Reacher was quiet for a spell. Another twenty yards, thirty, at the slow patient pace of a walking horse.

“You need to get out,” he said. “How many times do you have to hear it?”

“I won’t run,” she answered.

They reached the top of the rise and she made a small sound and her horse stopped walking. His stopped, too, at her shoulder. They were about fifty feet above the plain. Ahead of them, to the west, the caliche sloped gently down again, pocked by dry gulches the size of ballparks. Behind them, to the east, the red house and the other buildings in the compound were spread out a mile away, flat on the baked land like a model. The road ran like a gray ribbon, north and south. Behind the tiny motor barn the dirt track wandered south and east through the desert, like a scar on burned and pockmarked skin. The air was dry and unnaturally clear all the way to both horizons, where it broke up into haze. The heat was a nightmare. The sun was fearsome. Reacher could feel his face burning.

“Take care as we go down,” Carmen said. “Stay balanced.”

She moved off ahead of him, letting her horse find its own way down the incline. He kicked with his heels and followed her.
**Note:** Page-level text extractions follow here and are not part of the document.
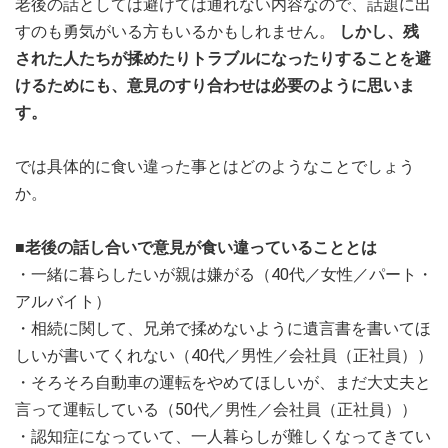
老後の話としては避けては通れない内容なので、話題に出
すのも勇気がいる方もいるかもしれません。
しかし、残
された人たちが揉めたりトラブルになったりすることを避
けるためにも、意見のすり合わせは必要のように思いま
す。
では具体的に食い違った事とはどのようなことでしょう
か。
■老後の話し合いで意見が食い違っていることとは
・一緒に暮らしたいが親は嫌がる（40代／女性／パート・
アルバイト）
・相続に関して、兄弟で揉めないように遺言書を書いてほ
しいが書いてくれない（40代／男性／会社員（正社員））
・そろそろ自動車の運転をやめてほしいが、まだ大丈夫と
言って運転している（50代／男性／会社員（正社員））
・認知症になっていて、一人暮らしが難しくなってきてい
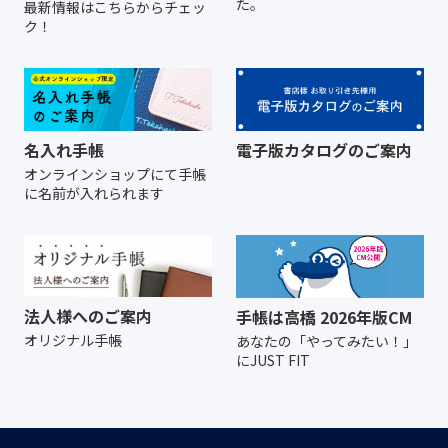
た。
最新情報はこちらからチェッ
ク！
名入れ手帳
電子版カタログのご案内
オンラインショップにて
手帳
に名前が入れられます
法人様へのご案内
手帳は高橋 2026年版CM
オリジナル手帳
あなたの「やってみたい！」
にJUST FIT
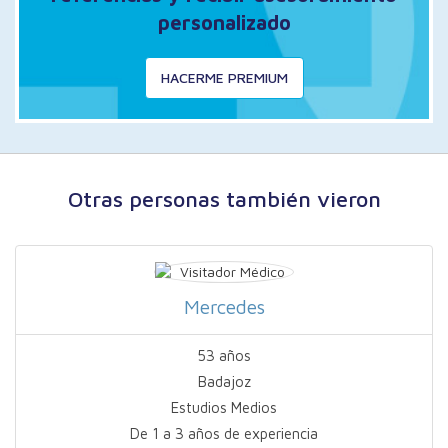
personalizado
HACERME PREMIUM
Otras personas también vieron
Mercedes
53 años
Badajoz
Estudios Medios
De 1 a 3 años de experiencia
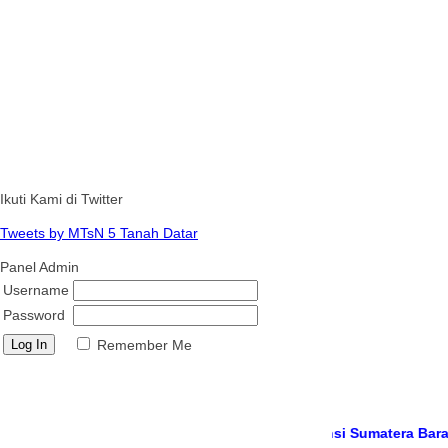
Ikuti Kami di Twitter
Tweets by MTsN 5 Tanah Datar
Panel Admin
Username
Password
Remember Me
ah Datar, Kabupaten Tanah Datar, Provinsi Sumatera Barat
Media 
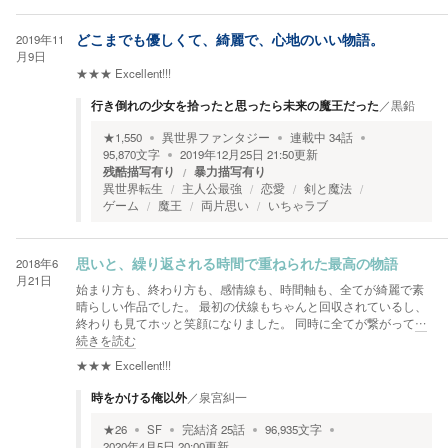
2019年11
どこまでも優しくて、綺麗で、心地のいい物語。
月9日
★★★
Excellent!!!
行き倒れの少女を拾ったと思ったら未来の魔王だった
／
黒鉛
★
1,550
異世界ファンタジー
連載中
34
話
95,870
文字
2019年12月25日 21:50
更新
残酷描写有り
暴力描写有り
異世界転生
主人公最強
恋愛
剣と魔法
ゲーム
魔王
両片思い
いちゃラブ
2018年6
思いと、繰り返される時間で重ねられた最高の物語
月21日
始まり方も、終わり方も、感情線も、時間軸も、全てが綺麗で素
晴らしい作品でした。 最初の伏線もちゃんと回収されているし、
終わりも見てホッと笑顔になりました。 同時に全てが繋がって
…
続きを読む
★★★
Excellent!!!
時をかける俺以外
／
泉宮糾一
★
26
SF
完結済
25
話
96,935
文字
2020年4月5日 20:00
更新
He lost the rhythm as his horse stepped short and he started bouncing uncomfortably.

“Follow me,” she called.

She was moving to the right, toward a dry gulch with a flat floor, all stone and sand. He started trying to figure which rein he should pull on, but his horse turned anyway. Its feet crunched on gravel and slipped occasionally. Then it stepped right down into the gulch, which jerked him violently backward and forward. Ahead of him Carmen was slipping out of the saddle. Then she was standing on the ground, stretching, waiting for him. His horse stopped next to hers and he shook his right foot free of the stirrup and got off by doing the exact opposite of what had got him on a half hour before.

“So what do you think?” she asked.

“Well, I know why John Wayne walked funny.”

She smiled briefly and led both horses together to the rim of the gulch and heaved a large stone over the free ends of both sets of reins. He could hear absolute silence, nothing at all behind the buzz and shimmer of the heat. She lifted the flap of her saddlebag and took out her pocketbook. Zipped it open and slipped her hand in and came out with a small chromium handgun.

“You promised you’d teach me,” she said.

“Wait,” he said.

“What?”

He said nothing. Stepped left, stepped right, crouched down, stood tall. Stared at the floor of the gulch, moving around, using the shadows from the sun to help him.